■ YOUR ASSIGNMENT ■
Could you repeat, word for word, only the lines from the one containing "<!-- north arrow -->" through the final line of the records below?

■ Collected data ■
Segment Open

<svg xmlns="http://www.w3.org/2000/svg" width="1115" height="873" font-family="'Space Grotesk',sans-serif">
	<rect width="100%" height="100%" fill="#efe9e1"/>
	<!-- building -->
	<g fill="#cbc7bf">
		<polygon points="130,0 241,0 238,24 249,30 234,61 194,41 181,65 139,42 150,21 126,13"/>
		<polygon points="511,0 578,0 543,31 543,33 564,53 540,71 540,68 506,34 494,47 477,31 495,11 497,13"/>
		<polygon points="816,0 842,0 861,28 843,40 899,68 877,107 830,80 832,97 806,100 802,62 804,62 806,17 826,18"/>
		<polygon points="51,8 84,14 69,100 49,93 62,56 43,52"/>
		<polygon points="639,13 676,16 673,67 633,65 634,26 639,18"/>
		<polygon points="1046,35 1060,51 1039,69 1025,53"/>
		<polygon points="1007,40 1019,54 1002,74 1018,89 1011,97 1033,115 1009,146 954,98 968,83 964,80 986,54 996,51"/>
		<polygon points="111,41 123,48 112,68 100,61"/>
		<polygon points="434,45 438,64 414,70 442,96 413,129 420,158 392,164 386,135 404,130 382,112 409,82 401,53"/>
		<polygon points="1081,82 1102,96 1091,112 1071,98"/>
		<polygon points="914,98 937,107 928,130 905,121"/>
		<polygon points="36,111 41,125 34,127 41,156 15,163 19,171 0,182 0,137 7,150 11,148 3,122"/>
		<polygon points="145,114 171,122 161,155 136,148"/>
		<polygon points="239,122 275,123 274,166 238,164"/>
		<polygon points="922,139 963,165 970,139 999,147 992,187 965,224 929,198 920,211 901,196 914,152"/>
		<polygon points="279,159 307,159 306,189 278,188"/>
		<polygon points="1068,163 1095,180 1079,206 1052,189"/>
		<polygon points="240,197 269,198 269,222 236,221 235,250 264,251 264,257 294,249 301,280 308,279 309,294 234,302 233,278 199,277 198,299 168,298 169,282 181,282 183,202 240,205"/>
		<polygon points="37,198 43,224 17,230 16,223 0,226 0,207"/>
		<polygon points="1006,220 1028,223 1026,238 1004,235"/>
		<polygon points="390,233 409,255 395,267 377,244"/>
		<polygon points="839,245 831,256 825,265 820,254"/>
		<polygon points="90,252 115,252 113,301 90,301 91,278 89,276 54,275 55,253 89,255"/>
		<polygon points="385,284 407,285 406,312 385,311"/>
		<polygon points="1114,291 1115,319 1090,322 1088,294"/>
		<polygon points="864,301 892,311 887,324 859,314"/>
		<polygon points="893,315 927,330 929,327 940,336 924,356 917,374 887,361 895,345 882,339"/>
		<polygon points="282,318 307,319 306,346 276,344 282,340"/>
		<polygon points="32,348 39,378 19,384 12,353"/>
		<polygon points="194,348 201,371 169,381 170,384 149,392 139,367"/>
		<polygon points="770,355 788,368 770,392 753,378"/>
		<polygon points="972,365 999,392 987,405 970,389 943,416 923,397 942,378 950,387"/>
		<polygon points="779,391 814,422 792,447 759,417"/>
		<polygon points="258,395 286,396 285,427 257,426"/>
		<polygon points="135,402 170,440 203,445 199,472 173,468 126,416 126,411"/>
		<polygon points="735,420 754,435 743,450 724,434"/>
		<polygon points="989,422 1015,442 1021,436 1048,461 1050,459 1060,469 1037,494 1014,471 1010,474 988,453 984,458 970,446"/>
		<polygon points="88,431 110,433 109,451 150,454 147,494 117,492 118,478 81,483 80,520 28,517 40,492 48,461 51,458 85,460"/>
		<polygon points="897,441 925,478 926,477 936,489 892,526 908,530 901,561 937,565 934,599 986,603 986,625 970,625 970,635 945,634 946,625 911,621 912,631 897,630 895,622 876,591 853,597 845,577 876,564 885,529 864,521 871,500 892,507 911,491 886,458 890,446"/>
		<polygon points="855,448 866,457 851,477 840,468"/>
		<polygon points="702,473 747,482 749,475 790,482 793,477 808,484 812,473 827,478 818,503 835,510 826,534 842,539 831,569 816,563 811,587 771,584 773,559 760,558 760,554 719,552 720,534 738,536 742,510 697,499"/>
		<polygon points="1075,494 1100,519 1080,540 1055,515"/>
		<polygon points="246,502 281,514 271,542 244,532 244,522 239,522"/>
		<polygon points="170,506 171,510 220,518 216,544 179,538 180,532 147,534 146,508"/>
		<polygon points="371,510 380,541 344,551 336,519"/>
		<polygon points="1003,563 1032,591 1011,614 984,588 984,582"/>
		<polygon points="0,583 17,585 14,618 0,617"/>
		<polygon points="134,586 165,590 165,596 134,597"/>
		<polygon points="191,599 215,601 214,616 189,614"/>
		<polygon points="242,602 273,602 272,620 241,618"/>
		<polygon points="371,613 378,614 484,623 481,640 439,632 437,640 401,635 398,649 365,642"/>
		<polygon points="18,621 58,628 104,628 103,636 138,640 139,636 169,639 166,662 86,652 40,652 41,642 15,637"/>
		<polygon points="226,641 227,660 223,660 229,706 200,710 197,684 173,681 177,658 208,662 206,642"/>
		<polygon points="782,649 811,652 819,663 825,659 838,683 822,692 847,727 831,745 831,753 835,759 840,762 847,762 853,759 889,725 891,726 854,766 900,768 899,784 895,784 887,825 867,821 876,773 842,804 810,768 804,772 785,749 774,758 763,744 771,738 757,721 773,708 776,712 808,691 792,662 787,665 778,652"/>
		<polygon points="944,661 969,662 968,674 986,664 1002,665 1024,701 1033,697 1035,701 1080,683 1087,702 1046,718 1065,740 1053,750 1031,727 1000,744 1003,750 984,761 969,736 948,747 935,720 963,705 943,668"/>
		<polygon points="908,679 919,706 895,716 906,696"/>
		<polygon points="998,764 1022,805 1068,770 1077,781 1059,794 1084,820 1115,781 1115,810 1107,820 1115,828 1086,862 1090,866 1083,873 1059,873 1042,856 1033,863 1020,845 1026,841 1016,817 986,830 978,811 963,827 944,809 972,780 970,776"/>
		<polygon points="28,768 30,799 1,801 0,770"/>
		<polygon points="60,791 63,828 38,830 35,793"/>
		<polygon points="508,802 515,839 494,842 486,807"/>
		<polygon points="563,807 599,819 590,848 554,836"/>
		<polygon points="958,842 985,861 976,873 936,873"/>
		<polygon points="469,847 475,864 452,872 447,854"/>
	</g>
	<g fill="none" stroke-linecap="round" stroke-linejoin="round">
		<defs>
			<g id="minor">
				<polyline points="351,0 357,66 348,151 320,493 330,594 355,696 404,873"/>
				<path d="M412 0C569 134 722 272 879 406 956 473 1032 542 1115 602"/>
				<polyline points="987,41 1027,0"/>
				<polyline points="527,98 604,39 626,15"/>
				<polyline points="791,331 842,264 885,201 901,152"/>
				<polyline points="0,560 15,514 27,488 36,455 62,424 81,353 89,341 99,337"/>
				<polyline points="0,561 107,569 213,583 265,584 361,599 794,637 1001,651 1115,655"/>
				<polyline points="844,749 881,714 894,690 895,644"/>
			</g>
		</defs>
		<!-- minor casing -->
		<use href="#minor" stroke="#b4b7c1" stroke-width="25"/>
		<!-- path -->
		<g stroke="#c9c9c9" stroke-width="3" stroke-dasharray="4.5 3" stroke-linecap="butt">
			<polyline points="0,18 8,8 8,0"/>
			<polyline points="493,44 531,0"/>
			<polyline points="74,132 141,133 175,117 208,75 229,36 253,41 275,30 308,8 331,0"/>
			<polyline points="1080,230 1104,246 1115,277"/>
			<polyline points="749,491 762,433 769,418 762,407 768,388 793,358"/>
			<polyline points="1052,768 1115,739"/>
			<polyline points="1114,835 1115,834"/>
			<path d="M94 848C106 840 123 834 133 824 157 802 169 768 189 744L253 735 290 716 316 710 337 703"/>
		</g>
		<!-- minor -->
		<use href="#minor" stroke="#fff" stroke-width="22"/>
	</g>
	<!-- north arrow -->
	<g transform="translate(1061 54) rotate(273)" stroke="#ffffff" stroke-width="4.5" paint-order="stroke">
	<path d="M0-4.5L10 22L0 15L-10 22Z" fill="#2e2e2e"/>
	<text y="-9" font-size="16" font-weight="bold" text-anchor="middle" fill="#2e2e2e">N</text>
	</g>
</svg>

Segment Closed

■ EXERCISE ANSWER ■
	<!-- north arrow -->
	<g transform="translate(1061 54) rotate(273)" stroke="#ffffff" stroke-width="4.5" paint-order="stroke">
	<path d="M0-4.5L10 22L0 15L-10 22Z" fill="#2e2e2e"/>
	<text y="-9" font-size="16" font-weight="bold" text-anchor="middle" fill="#2e2e2e">N</text>
	</g>
</svg>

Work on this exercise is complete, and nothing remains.